Texto extraído >>
-=-=-=-=-
As tensões em torno dessa afirmação se tornam visíveis dentro da narrativa à medida que esse projeto encontra uma grande dificuldade, imposta justamente pelo fator decisivo do sucesso evolutivo do H. sapiens enquanto espécie: a capacidade de comunicação e cooperação, ou seja, a criação de culturas e sociedades. Essas construções sociais e culturais, às quais o autor chama de “ficções”, são o que diferenciaria mais profundamente os H. sapiens de outras espécies de humanos com as quais essa população se relacionou por milhares de anos.
O momento crucial da mudança que teria levado os humanos a se tornarem um ‘animal social’ como nenhum outro estaria situado há cerca de 70 mil anos, quando ocorreu o que é nomeado como ‘revolução cognitiva’. Essa revolução silenciosa seria o ponto principal para entender as vantagens que levaram um animal tão próximo à base da cadeia alimentar, sem maiores impactos em seu hábitat, a se transformar, em questão de milênios, em uma espécie dominante e, como deixa clara a última seção do livro, uma ameaça para todos os ecossistemas nos quais existiu e para a própria manutenção da cadeia alimentar em si.
Mas por que essa conclusão é um complicador para o desenvolvimento da linha de argumentação que liga necessariamente a Revolução Francesa ou as formas de organização familiar, a sexualidade e a obesidade no mundo contemporâneo à origem dos humanos como espécie? A questão é que, ao afirmar que o ponto chave para se entender a evolução humana é justamente o desenvolvimento da capacidade de criar culturas e sociedades, com suas representações, instituições, rituais etc. – o que Harari chama de ‘realidade inventada’ –, o autor põe em destaque os motivos pelos quais é tão difícil e limitado explicar a história por sua relação com uma origem remota e biológica.
-=-=-=-=-
Linhas fornecidas >>
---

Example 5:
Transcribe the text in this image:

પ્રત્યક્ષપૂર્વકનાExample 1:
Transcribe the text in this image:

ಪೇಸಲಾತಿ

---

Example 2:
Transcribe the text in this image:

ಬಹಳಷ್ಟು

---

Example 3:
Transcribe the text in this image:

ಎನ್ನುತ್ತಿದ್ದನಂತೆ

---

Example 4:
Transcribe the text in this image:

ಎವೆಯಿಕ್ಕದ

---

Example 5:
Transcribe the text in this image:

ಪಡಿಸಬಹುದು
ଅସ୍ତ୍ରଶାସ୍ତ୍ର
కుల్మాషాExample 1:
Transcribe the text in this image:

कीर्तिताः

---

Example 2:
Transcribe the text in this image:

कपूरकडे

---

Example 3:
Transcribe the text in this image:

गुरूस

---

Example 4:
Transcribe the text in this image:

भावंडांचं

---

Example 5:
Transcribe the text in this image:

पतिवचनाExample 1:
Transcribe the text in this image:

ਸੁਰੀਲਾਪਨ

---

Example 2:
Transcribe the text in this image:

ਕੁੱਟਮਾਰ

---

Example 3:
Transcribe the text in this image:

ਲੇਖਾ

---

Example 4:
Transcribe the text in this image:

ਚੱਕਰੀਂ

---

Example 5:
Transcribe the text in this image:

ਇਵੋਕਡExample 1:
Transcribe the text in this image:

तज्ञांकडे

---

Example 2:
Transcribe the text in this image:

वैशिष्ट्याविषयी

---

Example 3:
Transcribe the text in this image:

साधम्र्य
-=-=-=-=-
Instruções da tarefa >> Transcreva o trecho do texto sobre a evolução humana de "O momento crucial" a "alimentar em si.".

Resposta escrita >>
O momento crucial da mudança que teria levado os humanos a se tornarem um ‘animal social’ como nenhum outro estaria situado há cerca de 70 mil anos, quando ocorreu o que é nomeado como ‘revolução cognitiva’. Essa revolução silenciosa seria o ponto principal para entender as vantagens que levaram um animal tão próximo à base da cadeia alimentar, sem maiores impactos em seu hábitat, a se transformar, em questão de milênios, em uma espécie dominante e, como deixa clara a última seção do livro, uma ameaça para todos os ecossistemas nos quais existiu e para a própria manutenção da cadeia alimentar em si.